When Zayde said he was off to Murphy’s, one was never sure whether he was going to pray at the makeshift synagogue upstairs, or to have a beer at the tavern below.
I’m guilty of hit-and-run spirituality. My ultimate disappointment with a path and a teacher I had dearly loved for years left me unable to commit to, trust, or believe in anything whole-heartedly ever again. Yet, I can’t stay away from spirit, trying out different practices, gathering my lotus petals while I may. Call it Peter Pantheism.
If my grandfather were alive today, he’d understand. Zayde (Yiddish for Grandpa) was a devout agnostic, never quite sure of God’s existence, while behaving as the observant Jew he was raised to be…just in case. I like to think I’m continuing a family tradition.
My Zayde found fault with every Orthodox shul (synagogue) he ever attended, often quitting in a huff to find a new one. Soon he ran out of temples in the Crown Heights section of Brooklyn to get mad at, so he joined a group of men who rented a room for prayer services above Murphy’s Bar. They called it “Murphy’s Shul.” When Zayde said he was off to Murphy’s, one was never sure whether he was going to daven (pray) upstairs or to have a beer at the tavern below.

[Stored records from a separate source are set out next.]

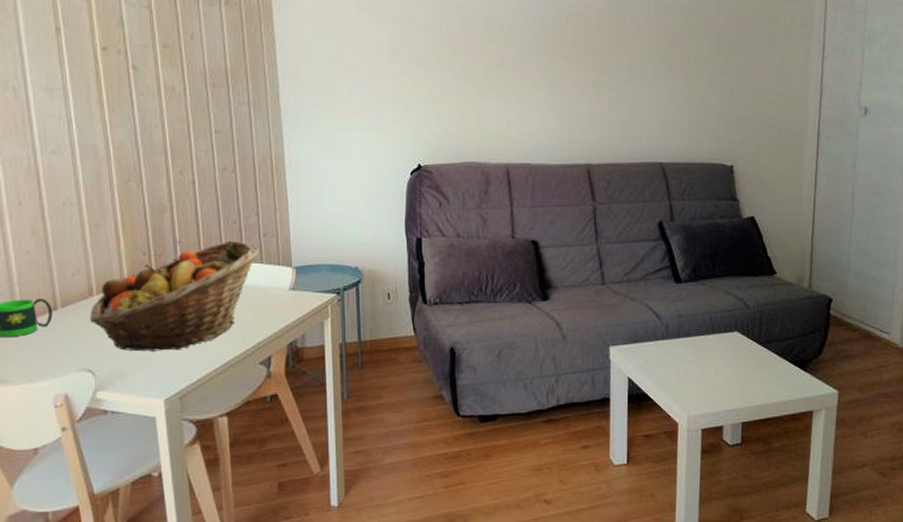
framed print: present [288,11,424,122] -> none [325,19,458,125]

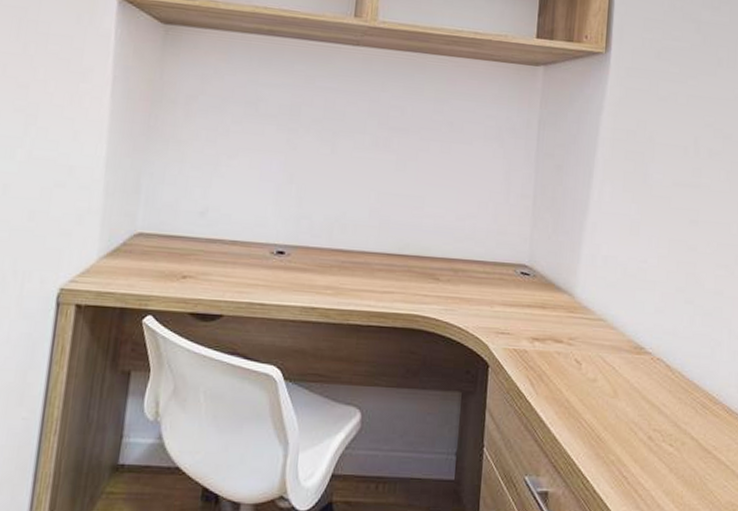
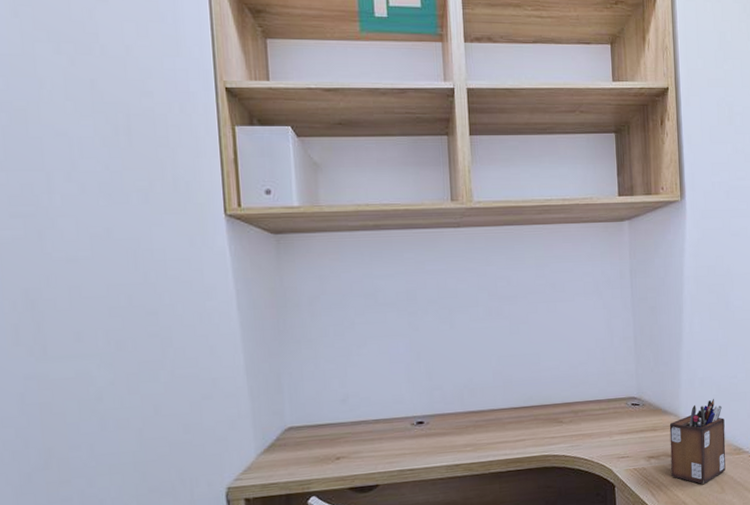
desk organizer: none [557,282,627,384] -> present [669,398,726,485]

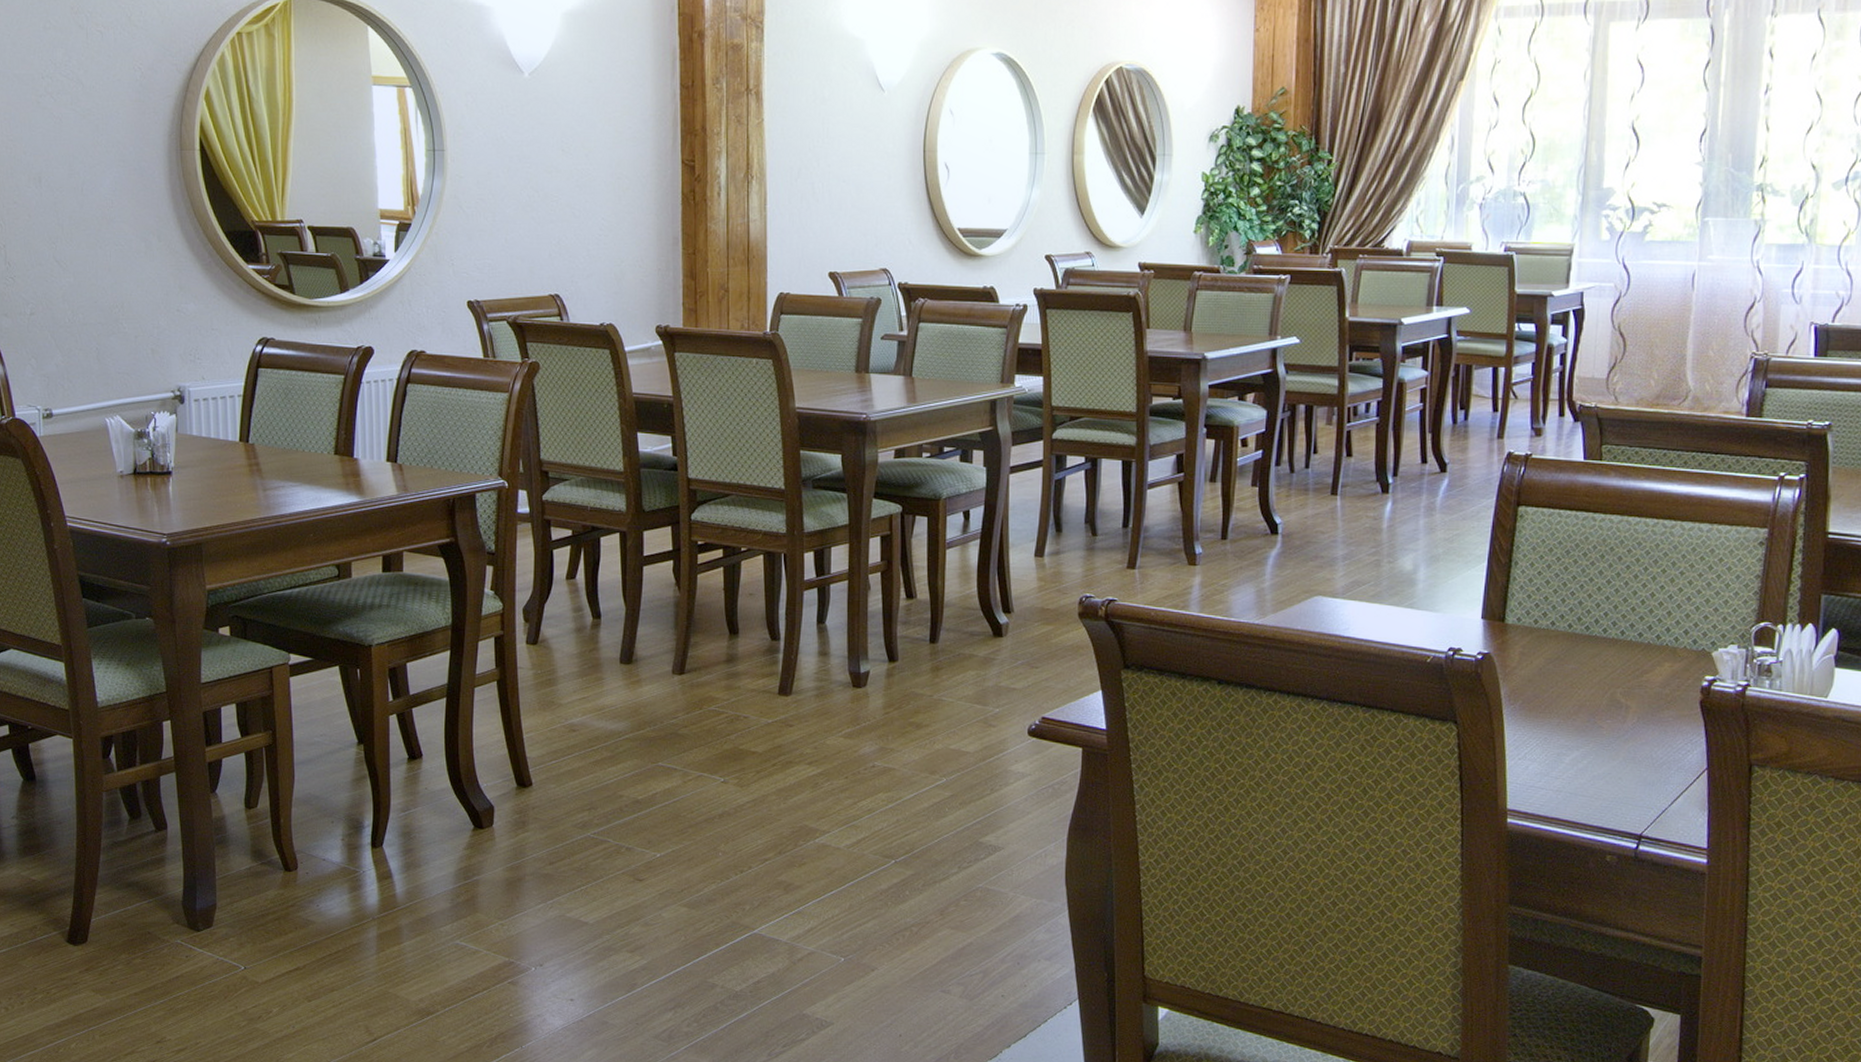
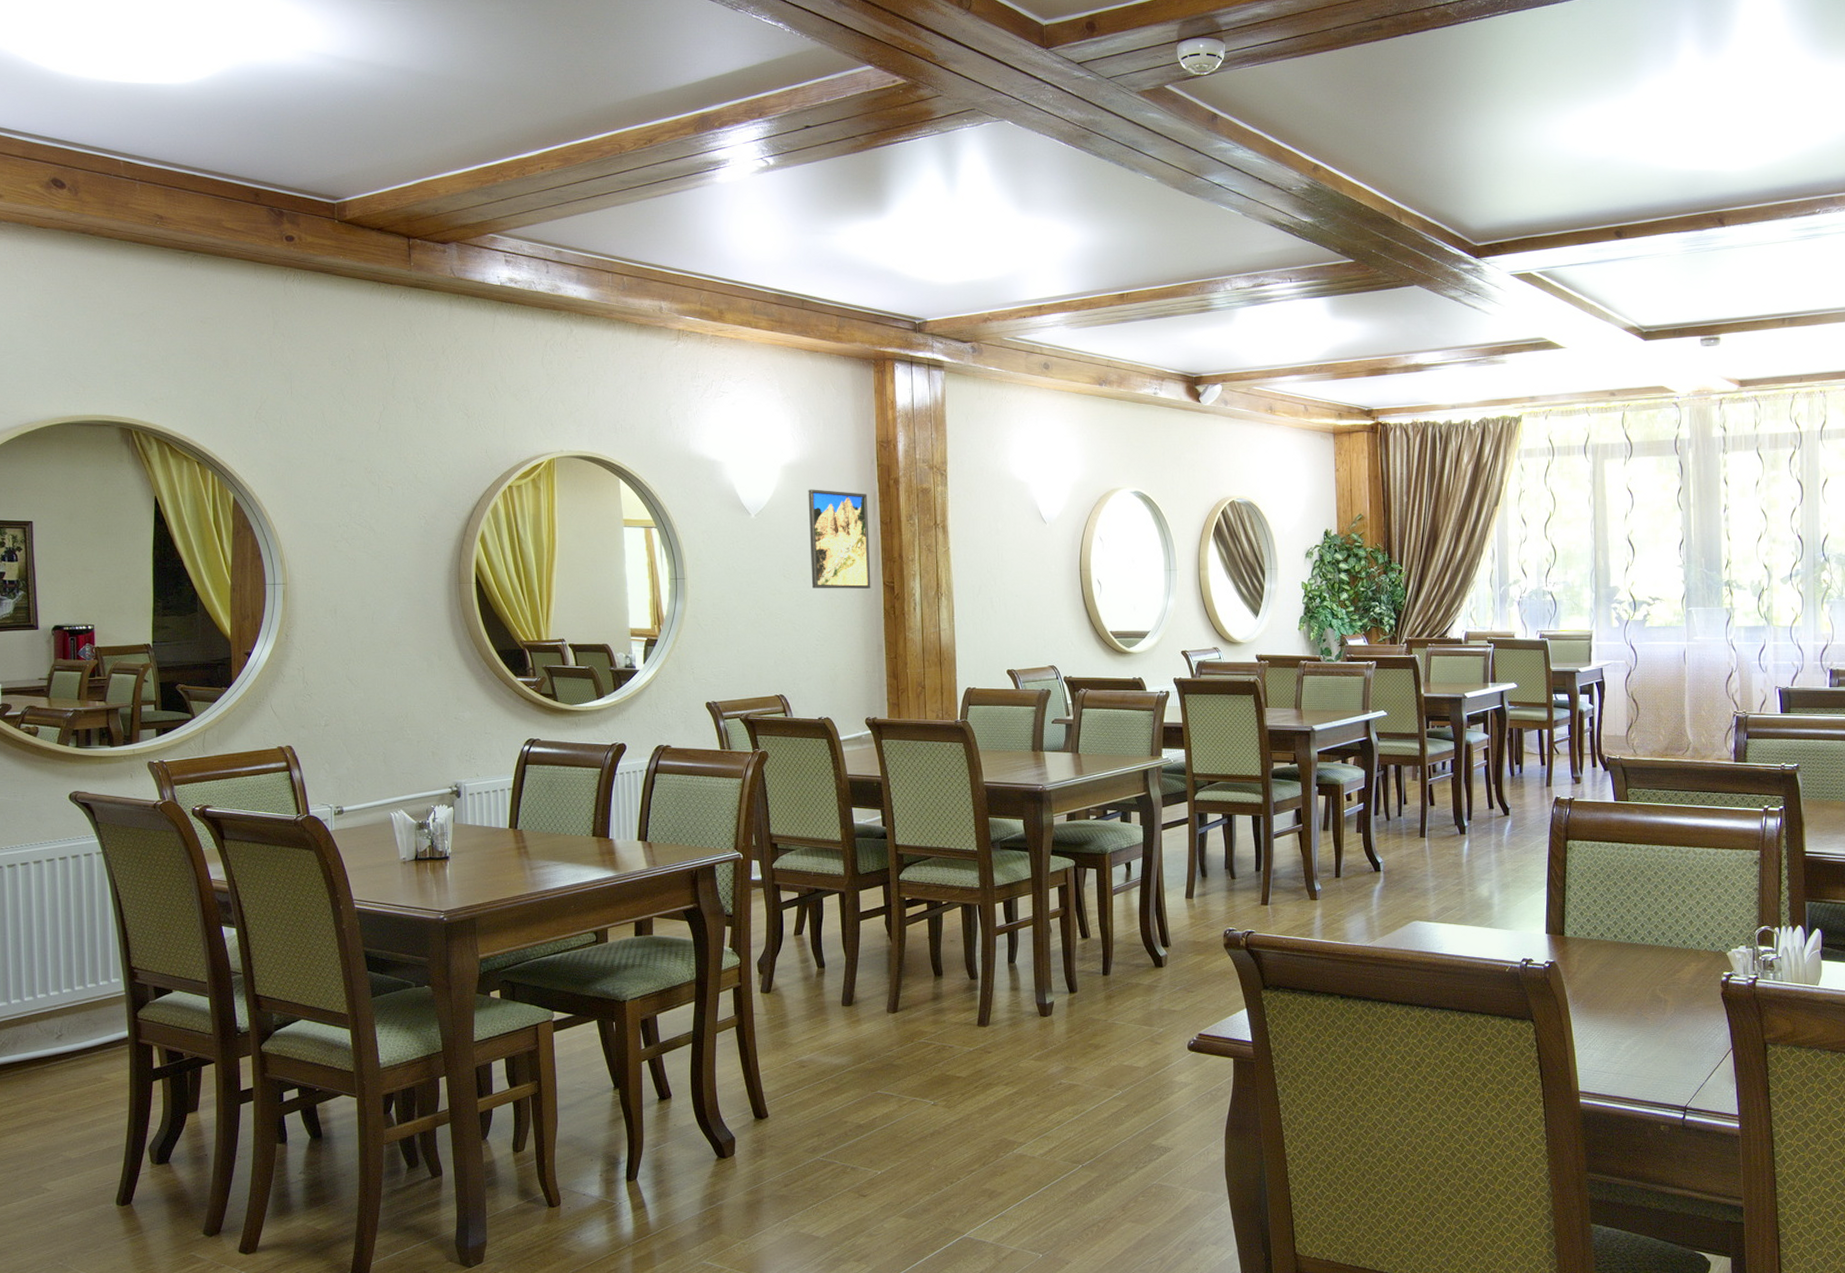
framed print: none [593,43,667,168] -> present [808,489,871,589]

As a small child, I occasionally accompanied my grandfather to the conservative synagogue he eventually joined. I loved being with him, but without a formal Jewish education, it just never “took.” In adulthood, after trying and failing to develop more interest in Judaism, I discovered an affinity for the East, ardently following a guru for eight years. Bereft after leaving that path, I took a brief time-out from all things spiritual, then resumed seeking, albeit with extreme caution.
These days, I visit yoga centers and ashrams—often the Hindu equivalent of Murphy’s—to chant, meditate, and practice hatha yoga. I’ll dance in the aisles at new-age singles’ synagogue services; attend interfaith gatherings and Catholic masses; and wonder what my ancestors would say. I studied Reiki. I watch Oprah’s “Remembering Your Spirit” and “Touched by an Angel,” feel manipulated, and cry anyway. I’ve visited psychics, gurus and teachers of all stripes: divine mothers, big daddies, charlatans, angels. At times I spout affirmations, and at other times repeat the mantra, “It’s all a crock, it’s all a crock.”
Like it or not—often it’s “not”—I’m a student of the mystical. Like my Zayde before me, I can find fault with nearly every teacher and philosophy I encounter. But I know that when I least expect it, I’ll be moved to tears, purged of doubt, filled with joy, and learn exactly what I need to know precisely when I need to know it. That—as well as retaining a sense of humor—is what keeps me coming back.
Not that really I believe in any of this stuff.